## TEXT UNDER STUDY
* * *
One needs a heater to achieve similar results as this https://www.youtube.com/watch?v=SgkD1h1gTG0


----------



## rookie2531 (Jul 28, 2014)

Had a problem last spring and this absolutely worked for me.

1. Get big 5 gal. Chicken waterer. 
2. I used the pool water, but it was my pool. And added lemon grass oil to it. About 10 drops.
3. Put gravel in the water so bees dont drown.

Thats it. They will be on it that day. Not one bee on my pool steps after that. Bee waterer sits on my pool deck, two feet from pool edge. All is about 150' from 13 hives.

P.s. it is a salt water pool. After initial lemongrass was added. I never had to add more. Just kept using pool water.


----------



## jcolon (Sep 12, 2014)

I use pool water too. I think they like the salt. They also come to my pool and drink from a drop leak on a pipe. So I never fixed the pipe. They crawl on the wet puddle and drink too, and sometimes gather around the skimmer.


----------



## lords88 (May 18, 2015)

I placed water right next my hive last year and I never saw a bee touch it for the first month. I then placed a large pie plate style metal dish with some rocks tapered up on one side to the edge, then a couple drops of lemon grass oil, I also placed the dish in my garden (100ft from hive) by a sprayer so it would fill itself up automatically. The bees found it that day and they have continued to use it, and I haven't added any more LGO.


----------



## tech.35058 (Jul 29, 2013)
* * *
## COLLECTED MATERIAL
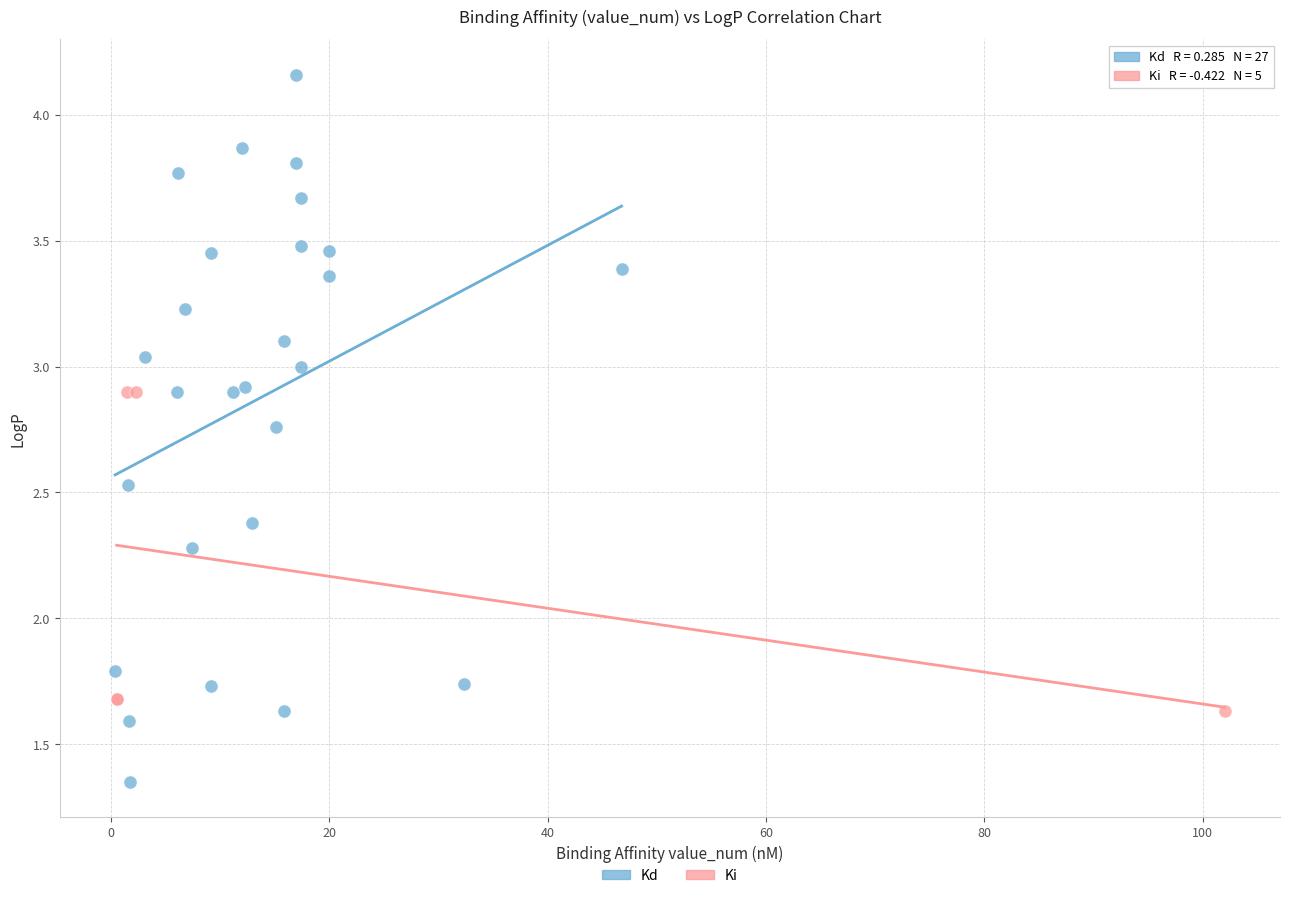

Which series reaches the maximum Y coordinate?

Kd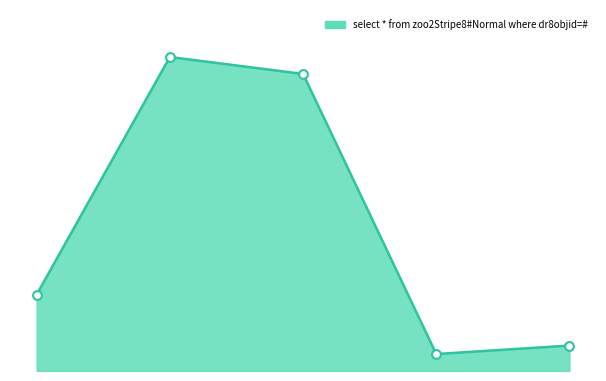

Which series has the widest spread of Y values?

select * from zoo2Stripe8#Normal where dr8objid=#_line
* * *
## REQUIRED WORK
In the forum thread about watering bees above, how many drops of lemongrass oil did rookie2531 add to the chicken waterer?

## COMPLETED EXERCISE
About 10 drops.